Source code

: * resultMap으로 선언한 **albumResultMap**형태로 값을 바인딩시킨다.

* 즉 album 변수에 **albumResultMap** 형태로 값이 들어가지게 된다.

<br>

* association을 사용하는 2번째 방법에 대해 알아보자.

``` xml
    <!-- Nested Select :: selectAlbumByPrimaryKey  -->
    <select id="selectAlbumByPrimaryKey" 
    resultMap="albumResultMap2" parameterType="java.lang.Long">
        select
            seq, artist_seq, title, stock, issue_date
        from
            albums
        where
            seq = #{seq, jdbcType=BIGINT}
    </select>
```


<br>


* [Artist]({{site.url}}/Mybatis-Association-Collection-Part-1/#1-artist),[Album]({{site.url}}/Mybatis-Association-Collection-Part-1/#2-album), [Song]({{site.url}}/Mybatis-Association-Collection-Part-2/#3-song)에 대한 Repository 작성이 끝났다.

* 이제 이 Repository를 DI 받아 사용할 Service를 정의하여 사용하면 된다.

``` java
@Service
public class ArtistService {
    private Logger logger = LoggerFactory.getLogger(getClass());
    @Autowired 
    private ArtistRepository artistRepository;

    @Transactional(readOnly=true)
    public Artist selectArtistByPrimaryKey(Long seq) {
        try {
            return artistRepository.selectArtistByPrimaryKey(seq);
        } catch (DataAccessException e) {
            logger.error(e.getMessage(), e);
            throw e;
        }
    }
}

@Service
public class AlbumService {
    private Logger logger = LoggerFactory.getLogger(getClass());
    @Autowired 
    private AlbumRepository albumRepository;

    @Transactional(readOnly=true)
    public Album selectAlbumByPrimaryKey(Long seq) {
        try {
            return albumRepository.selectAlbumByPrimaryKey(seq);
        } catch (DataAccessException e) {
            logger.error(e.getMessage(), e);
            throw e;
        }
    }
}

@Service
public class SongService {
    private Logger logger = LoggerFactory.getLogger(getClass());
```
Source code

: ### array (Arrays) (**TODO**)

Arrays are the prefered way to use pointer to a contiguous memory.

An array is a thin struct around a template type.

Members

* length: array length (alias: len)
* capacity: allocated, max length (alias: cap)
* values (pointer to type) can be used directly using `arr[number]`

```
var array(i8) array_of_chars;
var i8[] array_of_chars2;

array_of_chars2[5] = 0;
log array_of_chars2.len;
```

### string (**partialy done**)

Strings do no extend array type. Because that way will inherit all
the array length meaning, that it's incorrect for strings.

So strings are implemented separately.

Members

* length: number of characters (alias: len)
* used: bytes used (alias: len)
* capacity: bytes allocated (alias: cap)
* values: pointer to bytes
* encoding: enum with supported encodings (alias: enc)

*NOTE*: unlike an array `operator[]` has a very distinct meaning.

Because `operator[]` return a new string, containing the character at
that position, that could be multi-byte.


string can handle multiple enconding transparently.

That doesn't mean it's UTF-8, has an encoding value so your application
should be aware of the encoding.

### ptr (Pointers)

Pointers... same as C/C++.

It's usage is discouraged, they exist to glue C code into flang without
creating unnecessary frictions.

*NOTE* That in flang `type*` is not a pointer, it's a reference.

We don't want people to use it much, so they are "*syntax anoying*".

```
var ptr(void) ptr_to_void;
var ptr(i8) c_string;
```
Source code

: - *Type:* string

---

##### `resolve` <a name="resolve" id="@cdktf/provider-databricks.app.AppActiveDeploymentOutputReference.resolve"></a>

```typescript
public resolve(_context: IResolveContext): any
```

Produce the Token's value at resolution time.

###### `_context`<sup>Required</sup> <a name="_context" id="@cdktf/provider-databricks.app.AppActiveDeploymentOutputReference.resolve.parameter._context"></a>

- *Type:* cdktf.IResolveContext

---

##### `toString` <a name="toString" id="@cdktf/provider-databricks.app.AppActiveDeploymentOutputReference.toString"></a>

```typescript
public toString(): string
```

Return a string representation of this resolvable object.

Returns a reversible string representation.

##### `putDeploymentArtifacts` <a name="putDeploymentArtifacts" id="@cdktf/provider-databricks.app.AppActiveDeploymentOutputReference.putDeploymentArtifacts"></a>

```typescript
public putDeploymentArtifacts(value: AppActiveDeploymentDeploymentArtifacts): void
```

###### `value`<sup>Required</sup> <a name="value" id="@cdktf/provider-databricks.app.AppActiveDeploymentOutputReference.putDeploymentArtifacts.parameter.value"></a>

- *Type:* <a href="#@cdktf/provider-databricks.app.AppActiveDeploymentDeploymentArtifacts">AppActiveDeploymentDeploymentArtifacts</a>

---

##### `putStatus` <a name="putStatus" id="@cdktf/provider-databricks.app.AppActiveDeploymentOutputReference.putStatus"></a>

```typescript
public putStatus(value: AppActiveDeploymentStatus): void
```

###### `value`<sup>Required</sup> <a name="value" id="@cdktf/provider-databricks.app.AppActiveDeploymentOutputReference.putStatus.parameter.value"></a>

--- --- ---

Work to be completed: A word-for-word copy of the listing is the expected answer.

Answer to the problem:
Source code

: * resultMap으로 선언한 **albumResultMap**형태로 값을 바인딩시킨다.

* 즉 album 변수에 **albumResultMap** 형태로 값이 들어가지게 된다.

<br>

* association을 사용하는 2번째 방법에 대해 알아보자.

``` xml
    <!-- Nested Select :: selectAlbumByPrimaryKey  -->
    <select id="selectAlbumByPrimaryKey" 
    resultMap="albumResultMap2" parameterType="java.lang.Long">
        select
            seq, artist_seq, title, stock, issue_date
        from
            albums
        where
            seq = #{seq, jdbcType=BIGINT}
    </select>
```


<br>


* [Artist]({{site.url}}/Mybatis-Association-Collection-Part-1/#1-artist),[Album]({{site.url}}/Mybatis-Association-Collection-Part-1/#2-album), [Song]({{site.url}}/Mybatis-Association-Collection-Part-2/#3-song)에 대한 Repository 작성이 끝났다.

* 이제 이 Repository를 DI 받아 사용할 Service를 정의하여 사용하면 된다.

``` java
@Service
public class ArtistService {
    private Logger logger = LoggerFactory.getLogger(getClass());
    @Autowired 
    private ArtistRepository artistRepository;

    @Transactional(readOnly=true)
    public Artist selectArtistByPrimaryKey(Long seq) {
        try {
            return artistRepository.selectArtistByPrimaryKey(seq);
        } catch (DataAccessException e) {
            logger.error(e.getMessage(), e);
            throw e;
        }
    }
}

@Service
public class AlbumService {
    private Logger logger = LoggerFactory.getLogger(getClass());
    @Autowired 
    private AlbumRepository albumRepository;

    @Transactional(readOnly=true)
    public Album selectAlbumByPrimaryKey(Long seq) {
        try {
            return albumRepository.selectAlbumByPrimaryKey(seq);
        } catch (DataAccessException e) {
            logger.error(e.getMessage(), e);
            throw e;
        }
    }
}

@Service
public class SongService {
    private Logger logger = LoggerFactory.getLogger(getClass());
```
Source code

: ### array (Arrays) (**TODO**)

Arrays are the prefered way to use pointer to a contiguous memory.

An array is a thin struct around a template type.

Members

* length: array length (alias: len)
* capacity: allocated, max length (alias: cap)
* values (pointer to type) can be used directly using `arr[number]`

```
var array(i8) array_of_chars;
var i8[] array_of_chars2;

array_of_chars2[5] = 0;
log array_of_chars2.len;
```

### string (**partialy done**)

Strings do no extend array type. Because that way will inherit all
the array length meaning, that it's incorrect for strings.

So strings are implemented separately.

Members

* length: number of characters (alias: len)
* used: bytes used (alias: len)
* capacity: bytes allocated (alias: cap)
* values: pointer to bytes
* encoding: enum with supported encodings (alias: enc)

*NOTE*: unlike an array `operator[]` has a very distinct meaning.

Because `operator[]` return a new string, containing the character at
that position, that could be multi-byte.


string can handle multiple enconding transparently.

That doesn't mean it's UTF-8, has an encoding value so your application
should be aware of the encoding.

### ptr (Pointers)

Pointers... same as C/C++.

It's usage is discouraged, they exist to glue C code into flang without
creating unnecessary frictions.

*NOTE* That in flang `type*` is not a pointer, it's a reference.

We don't want people to use it much, so they are "*syntax anoying*".

```
var ptr(void) ptr_to_void;
var ptr(i8) c_string;
```
Source code

: - *Type:* string

---

##### `resolve` <a name="resolve" id="@cdktf/provider-databricks.app.AppActiveDeploymentOutputReference.resolve"></a>

```typescript
public resolve(_context: IResolveContext): any
```

Produce the Token's value at resolution time.

###### `_context`<sup>Required</sup> <a name="_context" id="@cdktf/provider-databricks.app.AppActiveDeploymentOutputReference.resolve.parameter._context"></a>

- *Type:* cdktf.IResolveContext

---

##### `toString` <a name="toString" id="@cdktf/provider-databricks.app.AppActiveDeploymentOutputReference.toString"></a>

```typescript
public toString(): string
```

Return a string representation of this resolvable object.

Returns a reversible string representation.

##### `putDeploymentArtifacts` <a name="putDeploymentArtifacts" id="@cdktf/provider-databricks.app.AppActiveDeploymentOutputReference.putDeploymentArtifacts"></a>

```typescript
public putDeploymentArtifacts(value: AppActiveDeploymentDeploymentArtifacts): void
```

###### `value`<sup>Required</sup> <a name="value" id="@cdktf/provider-databricks.app.AppActiveDeploymentOutputReference.putDeploymentArtifacts.parameter.value"></a>

- *Type:* <a href="#@cdktf/provider-databricks.app.AppActiveDeploymentDeploymentArtifacts">AppActiveDeploymentDeploymentArtifacts</a>

---

##### `putStatus` <a name="putStatus" id="@cdktf/provider-databricks.app.AppActiveDeploymentOutputReference.putStatus"></a>

```typescript
public putStatus(value: AppActiveDeploymentStatus): void
```

###### `value`<sup>Required</sup> <a name="value" id="@cdktf/provider-databricks.app.AppActiveDeploymentOutputReference.putStatus.parameter.value"></a>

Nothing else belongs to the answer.